Kitaplığımı karıştırırken Ronald Duncan’ın düzenlediği Abelard ve Heloise’in Mektuplar’ına takıldım. Uzun bir zaman önce bu oyunu izlemiş ve o denli etkilenmiştim ki, kitabını satın alıp büyük bir keyifle okumuştum. Bu karşılıklı yazılan mektuplardaki duygu ve düşünce yoğunluğu kadar, kahramanların kaleminden dökülen sözcüklerin sıcaklığı, yüreğimi ısıtmıştı doğrusu.
Bu oyunun gerçek kahramanlarının kim olduklarını anımsayacak olursak…
Pierre Abelard, 12. Yüzyılda Fransa’da yaşamış ünlü bir şair ve düşünür. Heloise ise, 20 yaşlarında akıllı, kültürlü ve güzel bir kız. Şairin, ders vermek amacıyla bir araya geldiği ve giderek yakınlaştığı bu genç kızla, aralarında büyük bir aşk doğar. Bir süre sonra Heloise, Abelard’tan hamile kalır ve bir erkek çocuğu doğurur. Bu evlilik dışı ilişki yüzünden, kızın dayısı büyük bir öfkeye kapılır ve ünlü şairi cezalandırmak için onu yakalatıp hadım ettirir. Aşıklar üzüntülerinden ayrı ayrı iki manastıra kapanırlar. Bu oyun, sevgililerin birbirlerine yazdıkları, her biri yazınsal birer yapıt sayılabilecek on iki mektuptan oluşuyor. Umutsuzluktan ayrılığa, yalnızlıktan tutkuya, yargılamadan bağışlamaya, aşkın tüm hallerini içeren mektuplar!
Yalnızca son mektubundan, Abelard’ın duygu ve düşüncelerini de katarak, sevgiyi tanımlayan bir bölümünü aktarmak istiyorum:
“Tarih beni bir şair, bir filozof olarak değil, / bir sevgili, senin sevgilin olarak hatırlayacak./ Ve ben sevmeyi bilmiyorum!/ Sevgi hakkında ne çok konuştum, ne çok yazdım.../ Unut bütün söylediklerimi. Yazdığım hiçbir şeyi okuma!/ Ondan mahrum kalmadan anlamıyoruz sevginin kıymetini / Çünkü sevmek dediğin aşk oyunlarıyla olmaz. / Şiir yazarak olur, çiçek toplayarak olur... / Yeminler ederek, antlar içerek, sözler vererek sürer. / Sevgi verdiklerimizde değil, alabilme yeteneğimizde gizlidir.”

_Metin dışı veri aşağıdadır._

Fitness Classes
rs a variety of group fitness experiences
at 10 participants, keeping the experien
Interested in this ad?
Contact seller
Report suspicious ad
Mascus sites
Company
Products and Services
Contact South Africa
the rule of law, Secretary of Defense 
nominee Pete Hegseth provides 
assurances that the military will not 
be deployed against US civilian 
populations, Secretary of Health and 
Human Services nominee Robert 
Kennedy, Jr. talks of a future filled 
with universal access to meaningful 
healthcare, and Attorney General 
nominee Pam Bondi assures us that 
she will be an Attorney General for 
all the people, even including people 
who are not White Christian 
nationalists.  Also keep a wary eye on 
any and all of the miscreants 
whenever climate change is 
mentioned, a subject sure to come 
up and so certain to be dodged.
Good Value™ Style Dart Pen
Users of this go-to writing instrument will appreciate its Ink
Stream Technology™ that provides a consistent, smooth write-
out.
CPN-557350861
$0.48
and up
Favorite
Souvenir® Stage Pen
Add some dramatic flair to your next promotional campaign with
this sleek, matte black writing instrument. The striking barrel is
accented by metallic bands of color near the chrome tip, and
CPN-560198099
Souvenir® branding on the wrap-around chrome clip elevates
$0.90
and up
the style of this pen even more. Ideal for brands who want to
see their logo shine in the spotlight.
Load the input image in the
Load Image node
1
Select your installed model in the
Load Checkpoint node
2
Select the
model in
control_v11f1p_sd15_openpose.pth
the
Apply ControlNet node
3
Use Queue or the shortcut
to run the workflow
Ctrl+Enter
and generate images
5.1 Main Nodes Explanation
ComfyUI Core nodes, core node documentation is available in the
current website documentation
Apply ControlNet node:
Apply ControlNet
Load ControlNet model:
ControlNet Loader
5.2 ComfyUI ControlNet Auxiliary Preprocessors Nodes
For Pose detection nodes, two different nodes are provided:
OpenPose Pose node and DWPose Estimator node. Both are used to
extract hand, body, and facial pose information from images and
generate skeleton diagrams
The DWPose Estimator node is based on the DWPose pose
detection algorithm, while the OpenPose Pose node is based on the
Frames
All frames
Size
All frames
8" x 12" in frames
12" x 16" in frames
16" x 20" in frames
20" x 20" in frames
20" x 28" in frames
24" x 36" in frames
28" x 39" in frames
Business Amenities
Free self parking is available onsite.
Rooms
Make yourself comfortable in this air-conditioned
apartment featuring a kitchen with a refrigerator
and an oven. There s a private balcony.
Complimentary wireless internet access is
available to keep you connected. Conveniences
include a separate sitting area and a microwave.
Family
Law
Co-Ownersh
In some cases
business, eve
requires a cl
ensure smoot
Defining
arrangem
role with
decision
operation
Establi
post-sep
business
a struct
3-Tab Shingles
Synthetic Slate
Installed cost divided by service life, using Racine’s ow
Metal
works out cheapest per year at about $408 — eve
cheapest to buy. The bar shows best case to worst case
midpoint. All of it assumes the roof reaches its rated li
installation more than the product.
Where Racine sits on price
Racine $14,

Bu güne değin ne çok sözler dinledik sevgi için, edebiyat tarihi içinde ne tutkulu aşıkların kor gibi sözcükleri yüreklerimizi tutuşturdu. Kimi umutsuz bir bekleyişten yankılanan bir çığlıktı duyduğumuz, kimi birlikteliklerden doğan coşkulu bir sesleniş, kimi hasretten kaynaklanan bir yakarış, kimi de kanayan bir yaranın acısı… Ama gördüğüm bir gerçek şu ki, her bir başyapıtın öyküsü içinde, bizi etkileyen bir aşk mutlaka vardır. Ayrılığı, hasreti, aldatması, kavuşması, kıskançlığı, ölümüyle bir aşk!
Çok daha geniş anlamda ele alırsak, yalnızca bir insana değil, tüm canlılara yöneltilmiş bir sevgiyi de göz önünde bulundurabiliriz. Öyle ki bu duygu ve düşünceler doğrultusunda, kimi zaman ölüm bile hiçe sayılarak, bireysel tutkuların önüne geçilebiliyor.
Kuşkusuz, yazınsal yapıtlara konu olmuş bu duygular, aslında gerçek yaşamın da bir yansıması olmaktadır. Günümüzü olduğu kadar geçmişimizi de içine alan, geleceğimizi şekillendiren kendi yaşam öykülerimiz gibi… Zaten bizi o denli etkiliyor olmalarının en önemli nedeni, bu gerçeklilikten kaynaklanmaktadır.
Bir öykünün içinde yer almasak da, tarih boyunca sevginin değiştirdiği yaşamları düşünmeye değer!